Lake student in custody for possession of gun

By DEMETRIUS THOMPSON,

Lake Middle School was placed on lockdown on Friday morning after a student was found with a firearm on campus.

Scott County Sheriff Mike Lee said a female student alerted a teacher that she had seen what looked like a handgun in a male eighth grader’s book bag. The teacher contacted one of the district’s two school resource officers who arrived at the campus around 11 a.m.

“The school went on lockdown and they were able to go from there to isolate the bag where the student had the gun,” Lee said.

Lee said that after questioning the 14-year old student, they learned that he had snuck the 9-millimeter handgun, which belonged to his stepfather, out of his home that morning. Lee said the incident had resulted from a previous altercation with another student and that the suspect brought the gun to the campus to scare the other student. Lee said the gun’s magazine was loaded but a bullet was not in the chamber.

Lee also said there had been a lot of misinformation spread on social media about the student having a “hit list” and he wanted to debunk those claims.

“There was absolutely none of that. The boy was questioned, and we wanted to make sure that we knew everything that was going on in the case, he was being bullied, anything that would have maybe caused this incident and might put others at risk,” Lee said.

The boy is being charged with possession of a firearm on school grounds and will not be charged as an adult. He is being held at the Rankin County Detention facility and was expected on Tuesday to go before a judge who would decide if he would be transported back to Scott County.

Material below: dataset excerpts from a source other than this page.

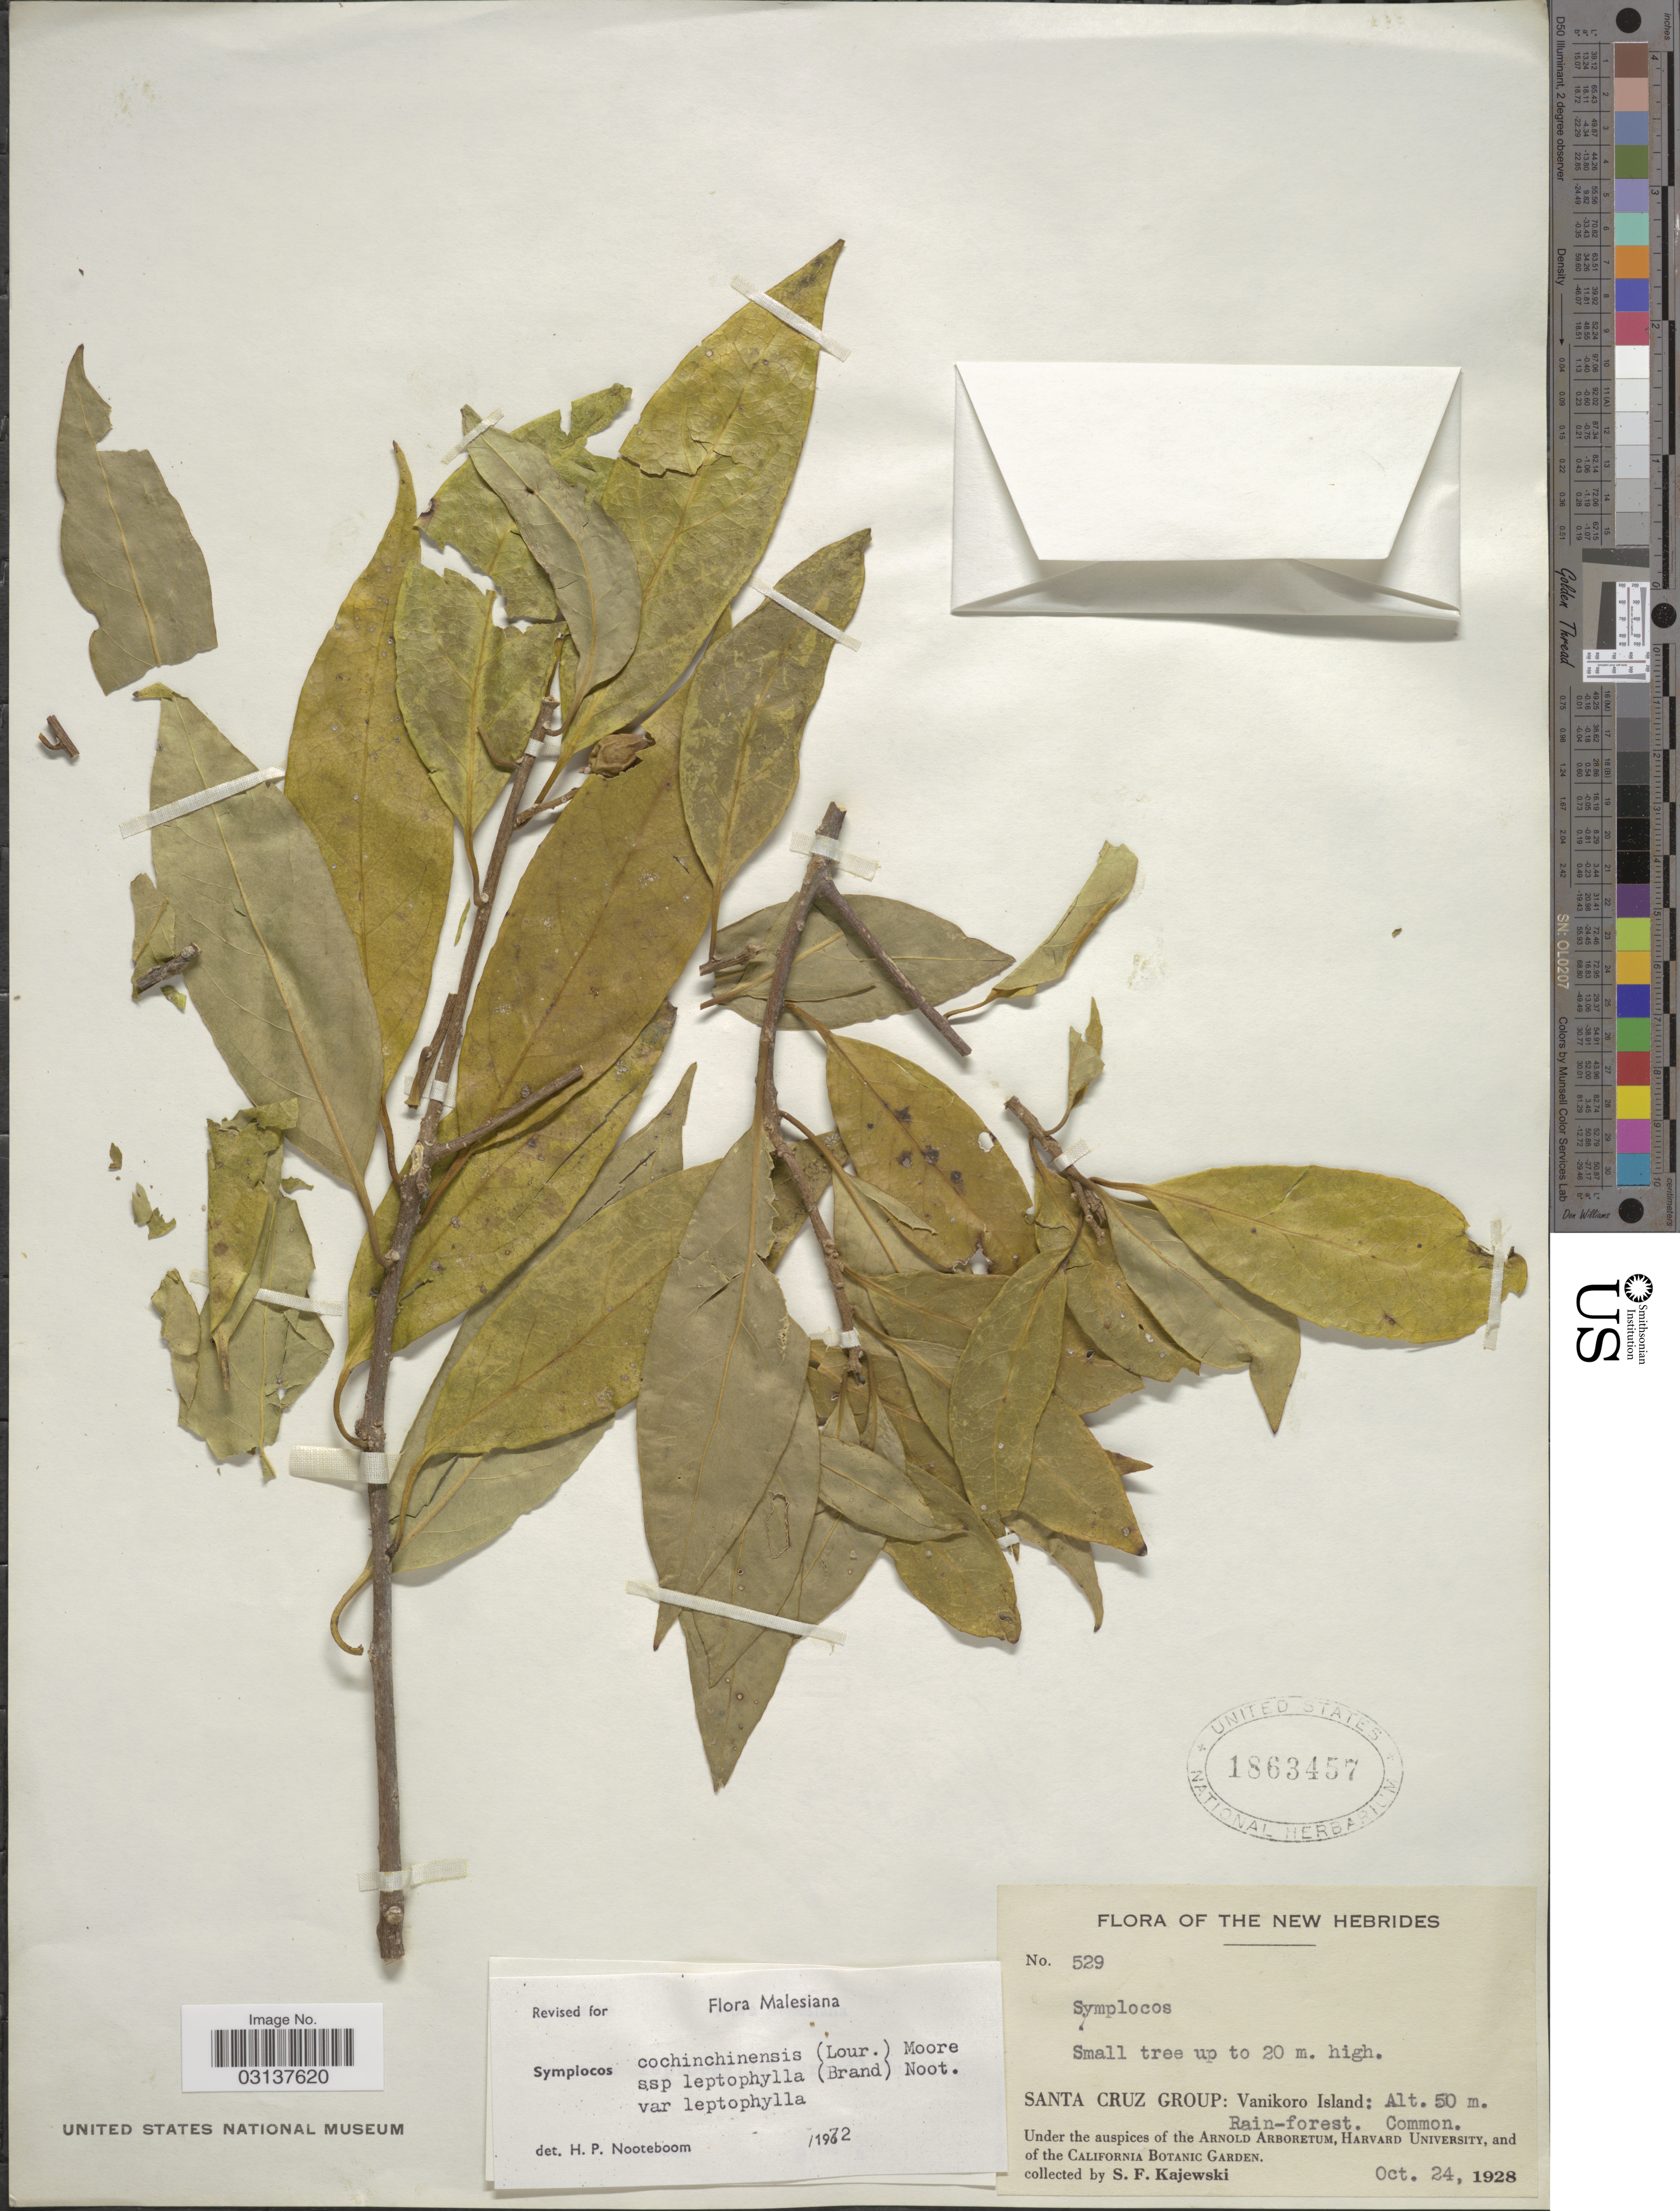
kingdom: Plantae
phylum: Tracheophyta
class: Magnoliopsida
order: Ericales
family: Symplocaceae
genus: Symplocos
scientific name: Symplocos cochinchinensis var. leptophylla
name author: (Brand) Noot.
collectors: S. Kajewski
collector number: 529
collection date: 1928-10-24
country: Vanuatu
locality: The New Hebrides, Santa Cruz Group: Vanikoro Island: Rain-forest, Common.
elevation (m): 50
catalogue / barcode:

Scott County School District Superintendent Tony McGee said this was the first time during his tenure that a student had ever brought a fire arm to a campus in the district and that he was proud of how LMS Principal Nancy Butler, her staff and the students handled the incident. 

“Our people did a tremendous job with that, not just our staff, but our students also, of handling the situation and following proper protocol,” McGee said. “Mrs. (Nancy) Butler did a tremendous job of working with her teachers and staff to make sure we had a positive outcome. We do training with our staff throughout the school year, usually at the beginning of the school year to try to ready our people for those types of situations if they do come about.”

Butler said that school plans to give further information to students on how to respond in case of a firearm on campus in the coming weeks.

“Our staff and students have been trained, but we’re just going to reemphasize some things. That’s what kept this from being a worse situation than it was, because a student was brave enough to inform us to make sure the situation was brought to light,” Butler said.

“Everything was very calm and very smooth, and there was no pandemonium and we’re very thankful that it went the way it went. We’ve learned from other situations how to keep these children safe. And I commend my students for being as well-mannered and behaved as they were. I’m very proud of them.”

The name of the student is not being released because he is being charged as a juvenile.